== SOURCE MATERIAL ==
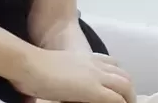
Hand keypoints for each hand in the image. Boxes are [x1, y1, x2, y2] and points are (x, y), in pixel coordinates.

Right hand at [10, 48, 134, 102]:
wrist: (28, 63)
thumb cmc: (31, 67)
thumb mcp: (52, 69)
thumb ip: (60, 76)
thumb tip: (48, 91)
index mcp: (84, 58)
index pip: (111, 63)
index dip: (117, 75)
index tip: (117, 87)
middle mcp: (93, 65)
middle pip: (123, 75)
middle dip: (129, 90)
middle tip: (127, 102)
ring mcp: (95, 76)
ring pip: (125, 86)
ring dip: (129, 98)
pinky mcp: (92, 90)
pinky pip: (116, 100)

== TASK PROMPT ==
Repeat each line above exactly. The pictures stay out.

== ANSWER TO THIS TASK ==
Hand keypoints for each hand in the image. Boxes are [x1, y1, x2, y2] and points are (x, y), in pixel coordinates.

Right hand at [10, 48, 134, 102]:
wrist: (28, 63)
thumb cmc: (31, 67)
thumb mcp: (52, 69)
thumb ip: (60, 76)
thumb tip: (48, 91)
index mcp: (84, 58)
index pip: (111, 63)
index dip: (117, 75)
index tip: (117, 87)
middle mcp: (93, 65)
middle pip: (123, 75)
middle dip: (129, 90)
middle tip: (127, 102)
ring mcp: (95, 76)
ring pip: (125, 86)
ring dip: (129, 98)
pinky mcp: (92, 90)
pinky pip: (116, 100)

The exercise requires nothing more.